Exercise brief:
Return each line in the records below that includes "anchor".

Provided records:
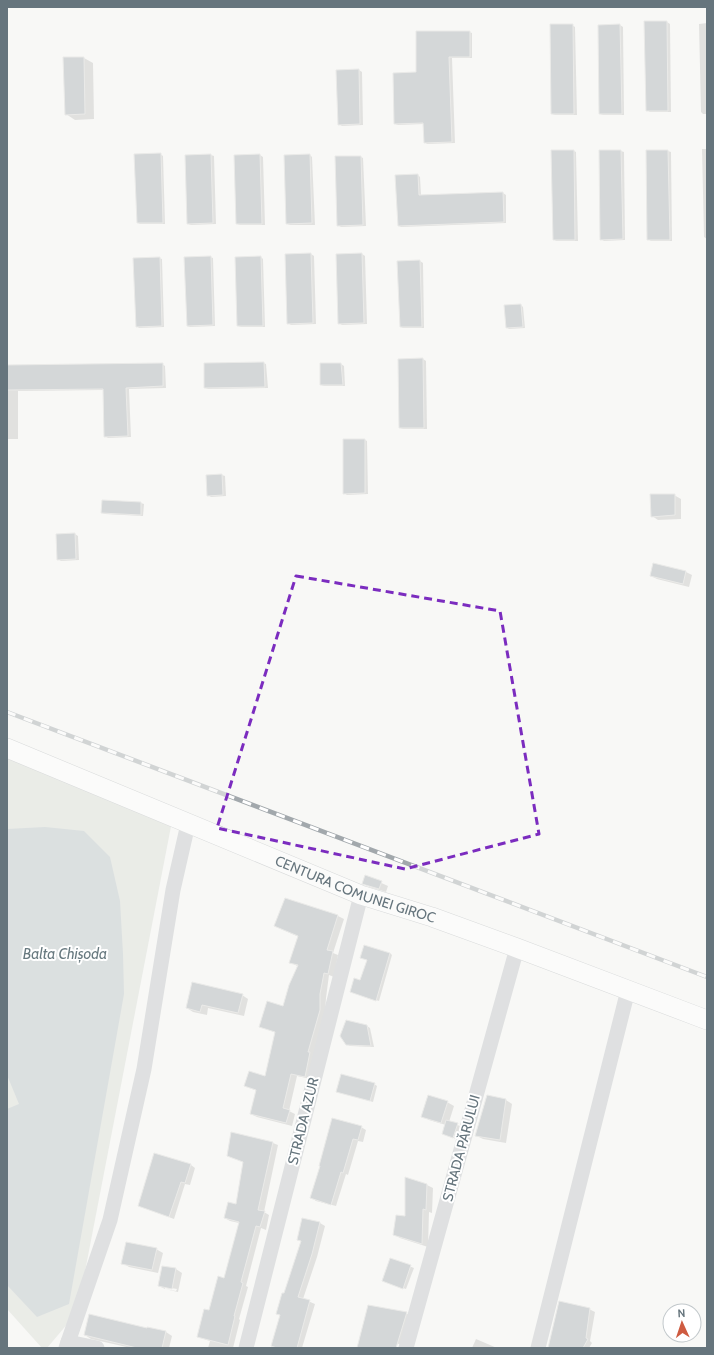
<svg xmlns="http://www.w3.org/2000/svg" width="714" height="1355" font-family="Cabin,sans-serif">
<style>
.green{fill:#d9ddd6}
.water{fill:#b9c3c6}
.shadow{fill:#0003;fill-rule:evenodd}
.building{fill:#a8afb4;stroke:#dadad8}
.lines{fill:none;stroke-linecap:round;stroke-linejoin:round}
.major-casing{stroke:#b4b8bb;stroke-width:20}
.minor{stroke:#c0c4c7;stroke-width:15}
.major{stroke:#fff;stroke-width:19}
.rail-casing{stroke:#a2a8ac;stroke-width:4.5}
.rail{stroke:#fff;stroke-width:3;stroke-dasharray:9;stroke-linecap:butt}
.marked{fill:none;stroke:#7b2cbf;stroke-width:3;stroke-dasharray:8 5;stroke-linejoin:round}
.labels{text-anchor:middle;stroke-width:4;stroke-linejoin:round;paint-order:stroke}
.street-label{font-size:14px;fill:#66757d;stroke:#fff}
.water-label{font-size:15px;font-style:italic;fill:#67797f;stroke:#fff}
</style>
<rect width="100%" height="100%" fill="#f8f8f6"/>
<path class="green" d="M7,756L173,816L82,1287L69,1322L47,1348H42L7,1309Z"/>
<path class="water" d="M45,827L84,831L110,857L120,901L123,954L124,994L69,1304L37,1317L7,1285V1109L19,1104L7,1075V829Z"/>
<g class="shadow">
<path d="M667,22L670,24L671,112H650L647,110Z"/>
<path d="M707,23V114H703L701,112L699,24Z"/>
<path d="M572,25L575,27L577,115H555L552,114Z"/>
<path d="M620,25L623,27L624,115H603L600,114Z"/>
<path d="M469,32L472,33V58H452L455,143L427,144L425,142L424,124L398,125L395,124L417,73Z"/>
<path d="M84,58L93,63L94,119L75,120L66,114Z"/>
<path d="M359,70L362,72L363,125L342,126L339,124Z"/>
<path d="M702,149H707V239L704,237Z"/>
<path d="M574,151L576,152L578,241H556L554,239Z"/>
<path d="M600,151H621L624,152L625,240L604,241L601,239Z"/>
<path d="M647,151H668L671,152L672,241H651L648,239Z"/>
<path d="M160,154L163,156L165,224H140L138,223Z"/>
<path d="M211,155L214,156L216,224L191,225L188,224Z"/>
<path d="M260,155L263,157L265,225H240L237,224Z"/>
<path d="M310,155L312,157L315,225H290L287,224Z"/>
<path d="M361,157L363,158L366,226L341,227L338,225Z"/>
<path d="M418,175L420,177L421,195L503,193L506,195V223L401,227L399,226Z"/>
<path d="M311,254L314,256L316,324L291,325L288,323Z"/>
<path d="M362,254L365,256L367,324L342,325L339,323Z"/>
<path d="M210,257L213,258L215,326L190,327L187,326Z"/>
<path d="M261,257L263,259L265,327H241L238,326Z"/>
<path d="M159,258L162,259L164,327L139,328L137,326Z"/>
<path d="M420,261L423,263L424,328H403L401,327L398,262Z"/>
<path d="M521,305L523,307L525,328L509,329L506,327Z"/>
<path d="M423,359L426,361L427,429H403L400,428Z"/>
<path d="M263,363L266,364L268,388L208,389L205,388Z"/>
<path d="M162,364L165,366L166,388L129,389L131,437L108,438L105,436L104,390L18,391V439H7V366Z"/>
<path d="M341,364L344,366L345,386H324L321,385Z"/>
<path d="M365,440L367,441L368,494L347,495L344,493Z"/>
<path d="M222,475L225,476L226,496L211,497L208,495Z"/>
<path d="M674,495L681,499V519L658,520L652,516Z"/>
<path d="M141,503L144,504L143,516L105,514L102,513Z"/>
<path d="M75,534L78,536L79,560L61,561L58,559Z"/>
<path d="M654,564L686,572L692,575L689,587L657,579L651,576Z"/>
<path d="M366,876L388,886L386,892L370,887L363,883Z"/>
<path d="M285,900L338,916L344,919L333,953L338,955L334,977L329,975L326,998L325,1013L311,1079L297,1076L289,1111L295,1114L292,1126L257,1117L251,1114L257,1091L245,1086L266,1077L276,1033L260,1026L284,1007L299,967L290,962L299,937L281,929Z"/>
<path d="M390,953L392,955L379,1001L354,993L361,981L368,960L361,958Z"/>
<path d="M242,995L248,999L244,1016L208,1008L207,1015L193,1012L187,1008Z"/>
<path d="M367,1026L370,1028L374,1047L350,1046L347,1044Z"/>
<path d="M374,1084L377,1086L373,1102L338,1092Z"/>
<path d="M506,1100L512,1104L506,1143L483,1139L477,1136Z"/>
<path d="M447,1102L454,1106L449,1122L460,1126L456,1139L443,1134L446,1125L429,1120L423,1116Z"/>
<path d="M361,1127L366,1130L363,1142L358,1141L348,1175L346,1174L336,1206L316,1201L312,1198Z"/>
<path d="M231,1133L273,1143L278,1145L264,1212L269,1215L266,1230L261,1228L246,1286L248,1287L239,1319L240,1320L233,1348H208L210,1341L198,1337L224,1279L239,1223L230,1221L225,1218L236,1205L244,1162Z"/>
<path d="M191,1165L195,1168L190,1185L185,1184L174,1219L139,1206Z"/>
<path d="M427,1185L433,1188L432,1213L429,1212L428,1247L400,1238L394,1234Z"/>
<path d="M320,1223L325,1226L317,1257L303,1299L315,1304L302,1348H272L302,1242L298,1239Z"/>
<path d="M156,1249L163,1253L158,1273L129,1267L123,1263Z"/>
<path d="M391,1259L414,1268L406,1289L386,1282Z"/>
<path d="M176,1269L182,1273L178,1292L165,1289L159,1286ZM165,1287L177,1289L176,1291L165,1289Z"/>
<path d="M589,1309L595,1312L590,1341L592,1343L589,1348H549Z"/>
<path d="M406,1313L409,1315L400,1344L383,1342L388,1348H357Z"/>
<path d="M166,1332L172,1336L169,1348H131L91,1339L85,1335Z"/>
<path d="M476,1339L497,1348H472Z"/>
</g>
<g class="building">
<path d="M644,21H667L668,111H646Z"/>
<path d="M550,24H573L574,114H551Z"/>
<path d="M620,24L622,114H599L598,25Z"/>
<path d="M416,31H470V57H449L452,142L424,143L423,123L394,124L393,73L416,72Z"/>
<path d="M63,57H84L85,114L65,115Z"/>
<path d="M359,69L360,124L338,125L336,70Z"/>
<path d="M551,150H574L575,240H553Z"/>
<path d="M599,150H621L623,239L600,240Z"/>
<path d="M646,150H668L670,240H647Z"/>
<path d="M161,153L163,223H137L134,154Z"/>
<path d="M211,154L213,223L187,224L185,155Z"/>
<path d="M260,154L262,224H236L234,155Z"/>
<path d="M310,154L312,223L286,224L284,155Z"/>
<path d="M335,156H361L363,225L337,226Z"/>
<path d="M418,174L419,195L503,192L504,222L398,226L395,175Z"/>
<path d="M311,253L313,323L287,324L285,254Z"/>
<path d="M362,253L364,323L338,324L336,254Z"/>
<path d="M211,256L213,325L187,326L184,257Z"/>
<path d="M261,256L263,326H237L235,257Z"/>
<path d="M160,257L162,326L136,327L133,258Z"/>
<path d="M420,260L422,327H400L397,261Z"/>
<path d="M521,304L523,327L506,328L504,305Z"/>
<path d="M423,358L424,428H399L398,359Z"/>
<path d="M264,362L265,387L204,388V363Z"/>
<path d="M163,363V386L126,388L128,436L104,437L103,389L7,390V365Z"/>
<path d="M320,363H341L343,385H320Z"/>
<path d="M343,439H365V493L343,494Z"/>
<path d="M222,474L223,495L207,496L206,475Z"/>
<path d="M650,494H675V515L651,517Z"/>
<path d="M102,500L141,502V515L101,513Z"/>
<path d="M75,533L76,559L57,560L56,534Z"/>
<path d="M653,563L686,571L683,584L650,576Z"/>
<path d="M365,875L382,881L379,889L362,884Z"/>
<path d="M285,898L338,915L327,950L333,951L328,974L324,973L320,994V1010L308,1052H310L305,1077L291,1074L283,1108L290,1110L286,1123L250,1114L256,1090L244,1086L249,1071L265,1076L275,1032L259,1027L267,1001L283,1006L289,985L298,965L289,963L298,936L274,926Z"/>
<path d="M364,945L390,953L376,1001L350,992L354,978L360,980L367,960L360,958Z"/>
<path d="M192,982L243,994L238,1013L202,1005L200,1012L186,1008Z"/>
<path d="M346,1020L367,1025L371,1046L346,1045L340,1036Z"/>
<path d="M341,1074L375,1083L370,1101L336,1092Z"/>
<path d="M428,1095L448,1101L441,1123L421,1117Z"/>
<path d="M487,1095L506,1099L500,1140L475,1136Z"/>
<path d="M332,1118L362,1126L358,1140L353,1139L343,1173L341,1172L331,1205L310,1198L320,1166H319Z"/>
<path d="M446,1120L458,1123L453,1138L442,1134Z"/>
<path d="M231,1132L273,1142L258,1210L265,1211L260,1227L256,1226L241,1282L243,1283L234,1316H235L228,1345L197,1337L204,1309L209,1310L218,1276L224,1278L239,1222L224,1218L228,1202L236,1204L243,1162L227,1156Z"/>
<path d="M154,1153L191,1164L185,1183L181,1182L169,1217L138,1206Z"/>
<path d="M405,1177L427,1184L426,1210L423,1209L422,1244L393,1235L396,1215L405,1216Z"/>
<path d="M302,1218L320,1222L312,1254L298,1297L310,1300L297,1348H277L271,1346L280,1315L276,1314L282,1293H284L301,1241L297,1240Z"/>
<path d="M126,1242L157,1248L152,1270L121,1264Z"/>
<path d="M390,1258L411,1265L403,1289L382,1281Z"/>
<path d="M162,1266L176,1268L172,1289L158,1286Z"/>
<path d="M559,1301L590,1308L586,1338L588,1339L583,1348H548Z"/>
<path d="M368,1305L407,1312L396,1348H357Z"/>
<path d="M89,1314L147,1328V1327L166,1331L162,1348H137L84,1335Z"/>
</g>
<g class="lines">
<g class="major-casing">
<g id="major">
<path id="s1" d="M7,748L361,895L432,917L517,948L707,1020"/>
</g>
</g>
<g class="minor">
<path d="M68,1342L97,1348"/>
<path d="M66,1348L110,1220L144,1069L173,890L188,824"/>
<path d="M246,1348L361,895"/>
<path d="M406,1348L517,948"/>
<path d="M538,1348L628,990"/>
</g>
<use href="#major" class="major"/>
<g class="rail-casing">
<path id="rail" d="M7,712L707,977"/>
</g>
<use href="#rail" class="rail"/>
</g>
<path d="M0 0H714V1355H0ZM296,576L500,611L539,834L405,869L217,828Z" fill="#f8f8f6" fill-opacity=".55" fill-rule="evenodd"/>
<path class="marked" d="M296,576L500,611L539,834L405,869L217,828Z"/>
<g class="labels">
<g class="street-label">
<text dy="5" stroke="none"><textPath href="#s1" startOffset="376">CENTURA COMUNEI GIROC</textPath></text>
<text transform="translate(303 1121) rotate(-76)" y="5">STRADA AZUR</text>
<text transform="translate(461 1148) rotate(-75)" y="5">STRADA PĂRULUI</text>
</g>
<g class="water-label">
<text x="65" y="959">Balta Chișoda</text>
</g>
</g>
<rect width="714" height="1355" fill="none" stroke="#66757d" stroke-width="16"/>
<g transform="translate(682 1323) rotate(357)"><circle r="19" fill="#ffffff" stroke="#c2c8cb"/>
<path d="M0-3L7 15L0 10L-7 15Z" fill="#ce5b41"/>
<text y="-6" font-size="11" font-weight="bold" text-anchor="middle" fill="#66757d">N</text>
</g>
</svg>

Solution for this exercise:
.labels{text-anchor:middle;stroke-width:4;stroke-linejoin:round;paint-order:stroke}
<text y="-6" font-size="11" font-weight="bold" text-anchor="middle" fill="#66757d">N</text>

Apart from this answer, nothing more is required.